How to import 4 million records in 3 hours

In my "Titans of ServiceNow" session with @Robert Fedoruk I talked about a self-implemented solution I'm proud of. I mentioned that I've built a custom importer which was able to import ca. 4 million records in about 3 hours. And I promised I would write an article about it, and here it is. Please forgive me for not being able to provide a ready-made solution here, but only the conceptual approach. On the one hand, the solution is very specific to our use case and on the other hand, it was developed as part of a customer project, so I can't just provide ready-made code that the customer has paid for.

But I think the approach should still be interesting, because the idea behind it can be transferred well to many other use cases.

Initial Situation & Constraints

For current my FSM-based project, various types of Foundation Data must be permanently imported from two different company-internal databases so that the Work Orders and the Work Orders Tasks can reference it, such as network elements (CMDB) or locations (table cmn_location). We don't have direct access to these databases, however, there is a large Elastic cluster that already imports them (and many more), preprocesses their data, and makes it available to consumers via a REST-based API.
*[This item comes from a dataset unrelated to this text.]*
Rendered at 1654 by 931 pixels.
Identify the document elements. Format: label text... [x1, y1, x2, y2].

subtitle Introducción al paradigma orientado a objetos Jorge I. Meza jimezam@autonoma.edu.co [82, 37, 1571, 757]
Elastic does not represent a database but a so-called index, and it doesn't store database records but index documents. With each GET request to the REST-based API, you get at most 10,000 documents returned. So that means pagination is mandatory, but in Elastic this cannot be done via simple URL parameters. Instead, you have to request a so-called PIT ID which represents the frozen state of a temporary version of the underlying data. That PIT ID has to be provided within each GET payload and for the pagination feature, additionally the pointer of the last document from the previous batch. It is not so important here how exactly this works. I only mentioned it to make it clear that a OOTB data source is not sufficient here. Maybe it would have worked with Data Stream Actions from the Integration Hub, but we only have the "Starter" version available according to the contract.

Challenges

Le'ts assume we would implement a naive solution where requesting the data in nearly 400 batches (4 million divided by 10,000) and storing it in one of the target tables is done within the same script. And in addition, it is assumed that the creation of a new data record takes an average of 100 milliseconds. I think this is a realistic value for the CDMB or the cmn_location table, since several business rules are fired after the insertion. Then the whole import would take about 4.6 days. This is not only unacceptable, but would also lead to considerable technical difficulties on both sides. So one of the two challenges is to consume the data as fast as possible and cache it somewhere in a table that is inherently optimized for performance.

On the other hand, importing in just one script is very inefficient. The ServiceNow architecture is designed to run many actions simultaneously in the background. Furthermore, depending on the contract, each customer has at least 2 application nodes available that can be used for load balancing. The second challenge is therefore the parallelization of inserting the data into the corresponding target tables.

Solution

We have agreed with the Elastic team that the data fields of the index documents are named exactly like our table fields in ServiceNow. This way, all the data can be transferred one-to-one into GlideRecords and without time-consuming transformations. Instead, all additional calculations on the data, such as generating true ServiceNow references between two tables, were relegated from the importer to a secondary process I've called "Afterburner", which we won't look at further here. The elimination of all dependencies between two index documents is a crucial prerequisite for the high degree of parallelization described below.

For both challenges, the solution uses the same artifact - the table sysevent with custom queues.

Due to its high importance in ServiceNow as a kind of message bus, it is very performant and designed to decouple data producers and daa consumers from each other.

Challenge 1

The sysevent table is therefore used by the import script to cache blocks of Elastic documents. At field parm1 the name of the target table is stored and in field parm2 a JSON-stringified array of 1 to x index documents - depending on the average size of an index document delivered by Elastic.

Challenge 2

The actual import does not take place in this script, but in the registered Script Actions which are executed by ServiceNow in case one of the import events occur. The first step towards parallelization is to register multiple event queues, which will be filled evenly by the import script. The second step towards parallelization is to use all existing application nodes. That can only be achieved by directly creating a record at table sys_trigger with "System ID" = "ALL NODES".

The field "Job context" of these parent records must contain the invocation of the method GlideEventManager('QUEUE NAME').process().

As a result, ServiceNow creates child records automatically - one for each node:

In summary and visualized, the solution is as follows:

Result

With the help of the introduced approach the time for the initial import could be reduced to circa 3 hours. That was enough for us, because we also wanted to make sure that the users could work in ServiceNow as usual during the import without any performance losses, which was actually the case.

And it makes no sense to derive a universally valid speed factor for your scenarios, because the real duration depends on many other conditions. In our case, for example, it is the fact that our ServiceNow instances are operated on-premise and the provider has optimized the database and networks to the maximum, which means that our ServiceNow instances are much faster than those in the ServiceNow's own cloud. Furthermore, other performance-hungry jobs (other imports, discovery, service mapping, etc) can also have a strong impact on the import speed. And last but not least, the import speed depends on the total amount of data as well as the type of target tables. For example, in the CMDB, a lot of background actions are triggered after an insert, which would not be the case with a simple custom table.